Basically hospitals tend to be large, highly trafficked buildings with high population density - that’s a profile for lots of germs at the best of times. The average office desk has more germs than a toilet apparently, and offices are supposedly full of reasonably healthy people, and tend not to have so many bodily fluids slopping around.

My OP was motivated by reports on 60 Minutes (or programs like it) that discuss the rise of germs resistant to the last line of defense in terms of antibiotics. And they say that these germs are found almost exclusively in hospitals.

I realize that antibiotics must kill the agent while leaving the host alive, but I was left wondering why things like Clorox or Lysol (I’m sure they’d have more powerful things in hospitals) that don’t have to work inside the body didn’t kill everything on the hospital surfaces. If it’s the workers who are spreading these infections, why wouldn’t they be taking them home and infecting their families?

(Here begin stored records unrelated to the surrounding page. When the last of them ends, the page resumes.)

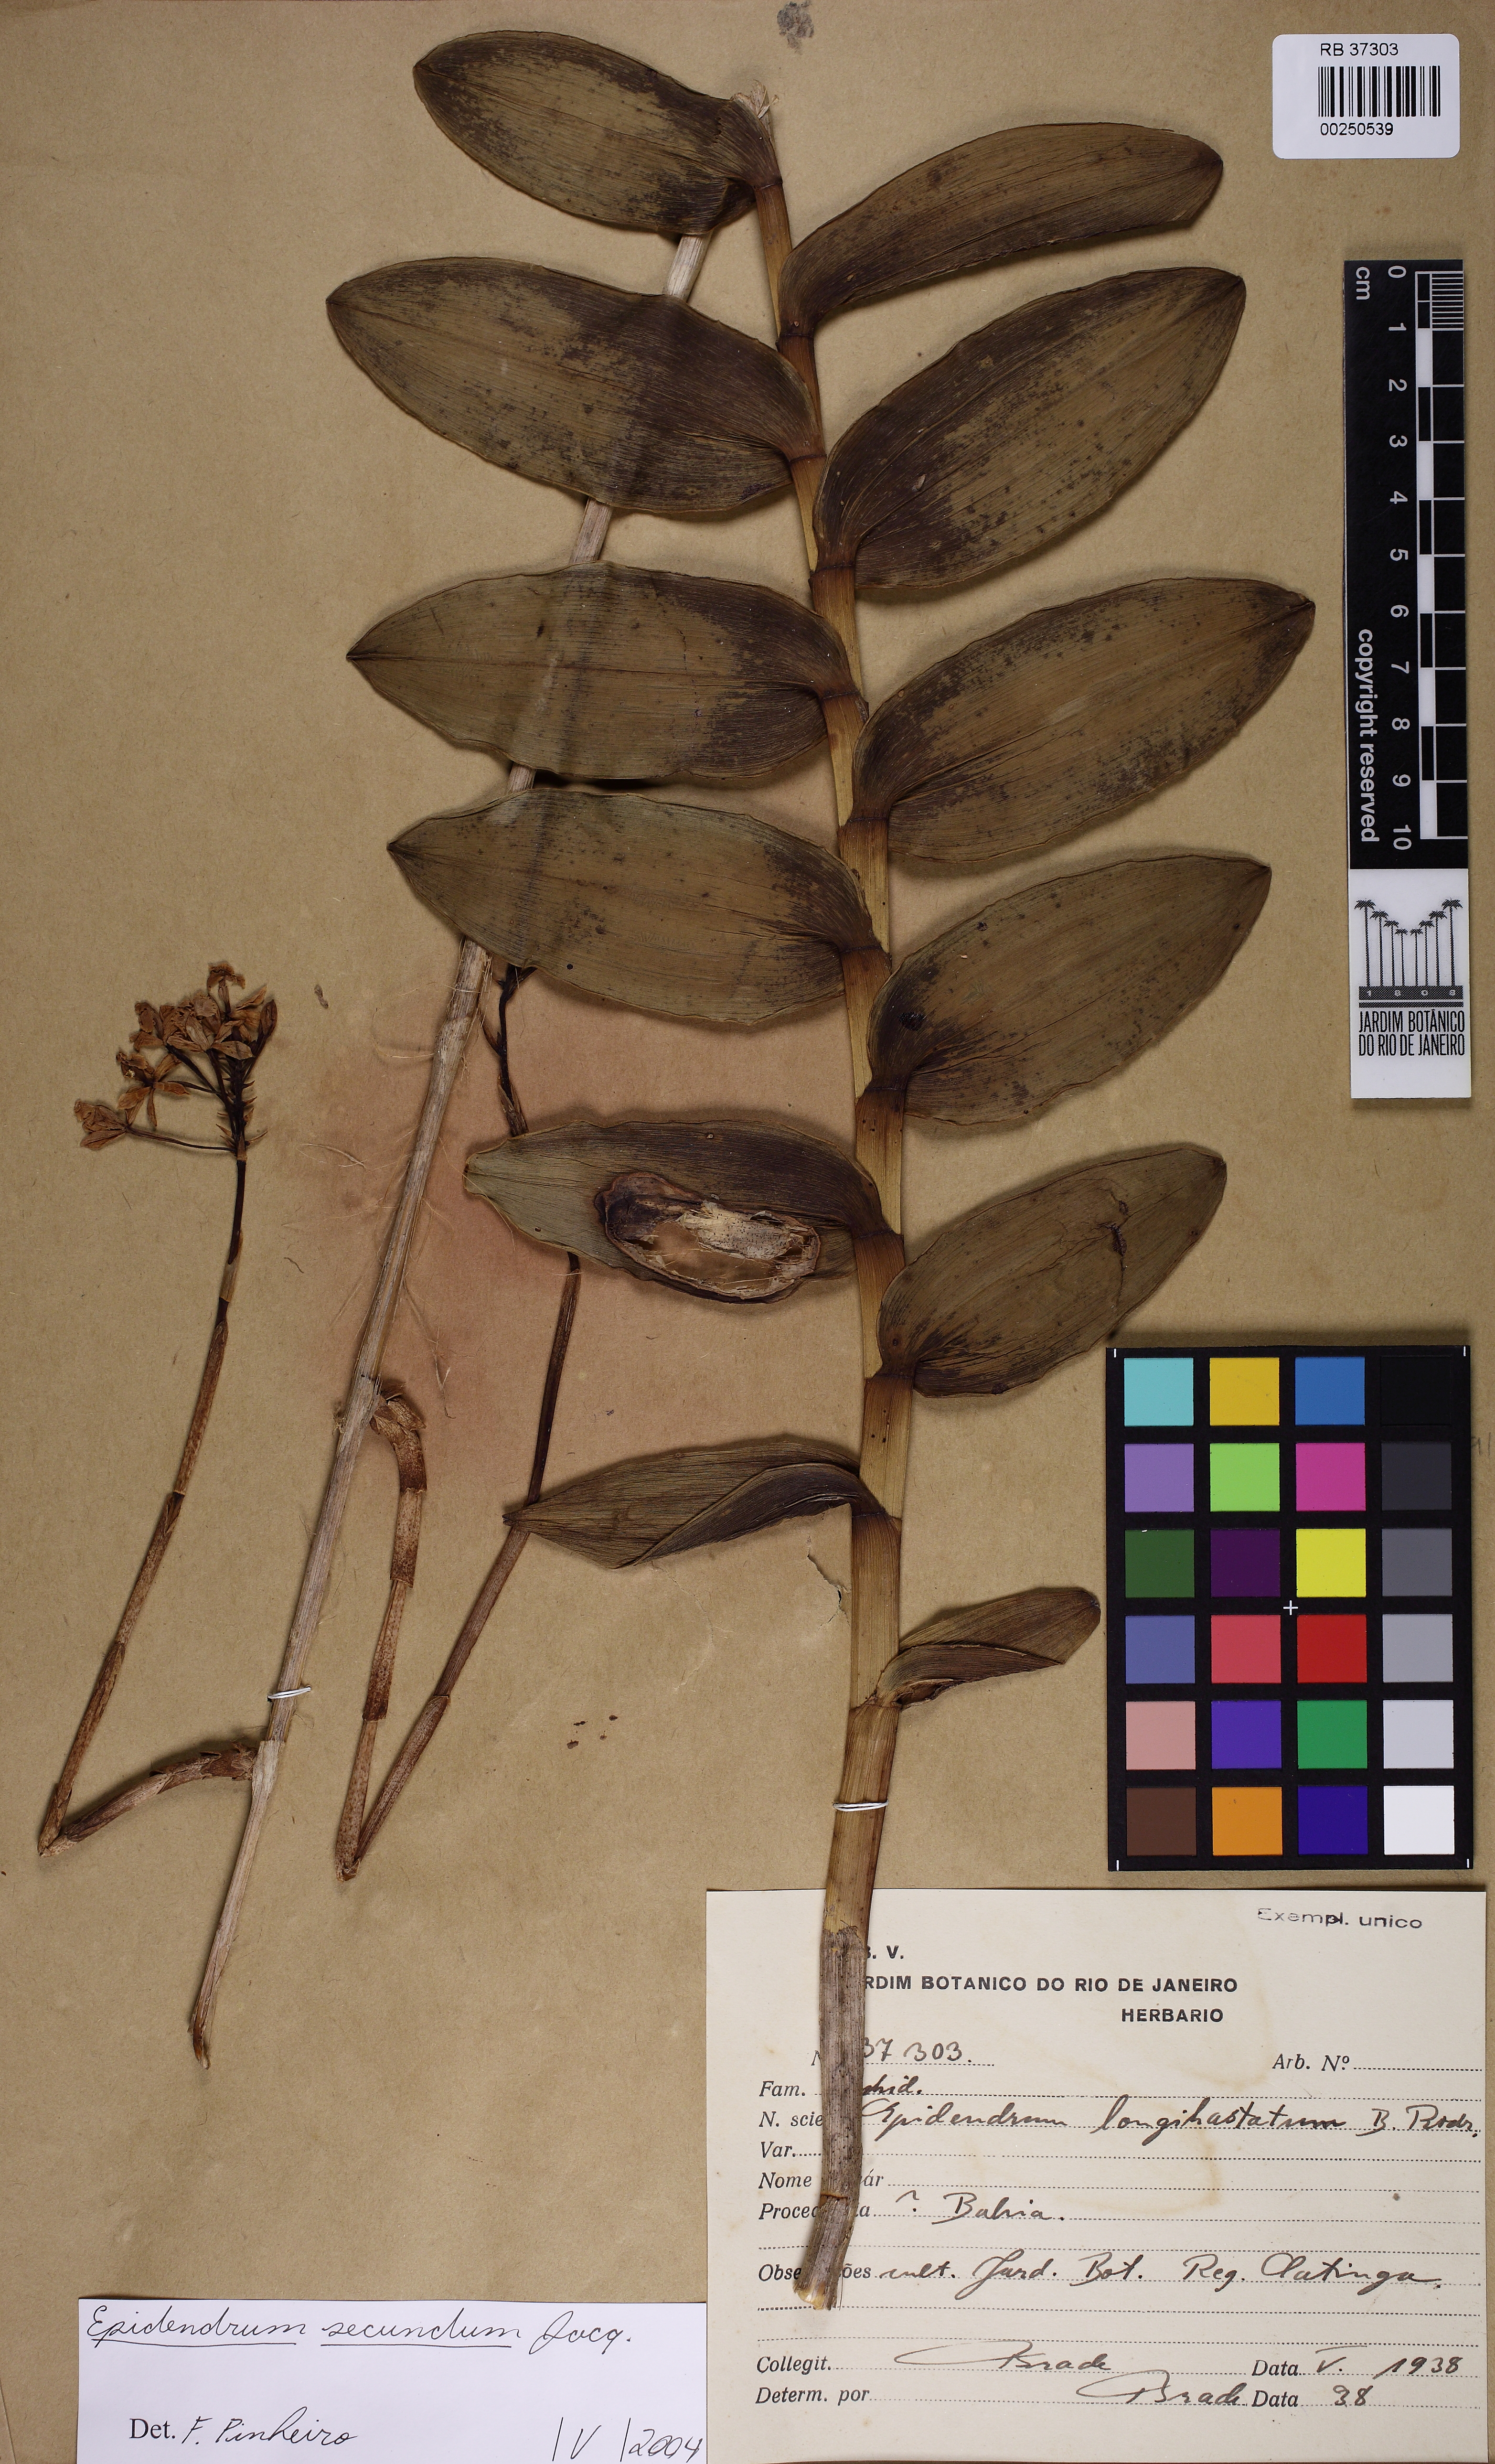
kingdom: Plantae
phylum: Tracheophyta
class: Liliopsida
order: Asparagales
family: Orchidaceae
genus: Epidendrum
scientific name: Epidendrum secundum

Actually, hospitals should be IDEAL incubators of “superbugs”. think about it, you have scads of sick people being treated with antibiotics-the bugs that survive the treatments acquire enormous immunity to antibiotics. these superbugs then gaet passed around to other vectors, where they grow and multiply.
Another thing i’ve noticed-hostpitals don’t seem to be well designed for periodic cleaning-I would design hospital rooms with waterproof electrical fistures, so that you could periodically spray the rooms doen with bleach solutions, and kill off the bugs hiding in cracks and crevices. I’d laso have big UV lamps to irradiate stuff like beds, chairs, hand equipment.